# Written task
Quote the records that follow in full, leaving the pictures out.

# Data extract
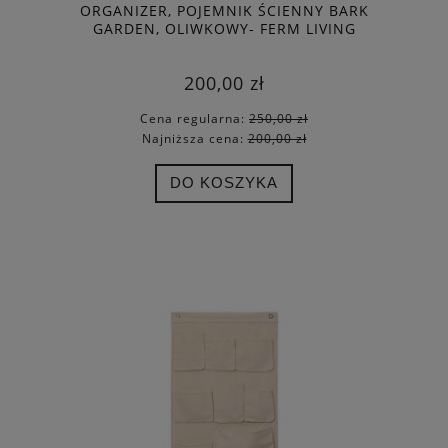
ORGANIZER, POJEMNIK ŚCIENNY BARK
GARDEN, OLIWKOWY- FERM LIVING
200,00 zł
Cena regularna:
250,00 zł
Najniższa cena:
200,00 zł
DO KOSZYKA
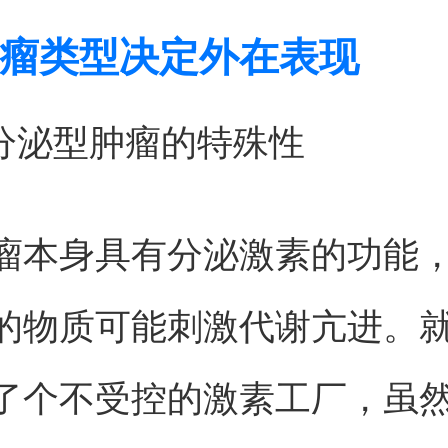
瘤类型决定外在表现
素分泌型肿瘤的特殊性
瘤本身具有分泌激素的功能
的物质可能刺激代谢亢进。
了个不受控的激素工厂，虽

# Answer to this problem
ORGANIZER, POJEMNIK ŚCIENNY BARK
GARDEN, OLIWKOWY- FERM LIVING
200,00 zł
Cena regularna:
250,00 zł
Najniższa cena:
200,00 zł
DO KOSZYKA
瘤类型决定外在表现
素分泌型肿瘤的特殊性
瘤本身具有分泌激素的功能
的物质可能刺激代谢亢进。
了个不受控的激素工厂，虽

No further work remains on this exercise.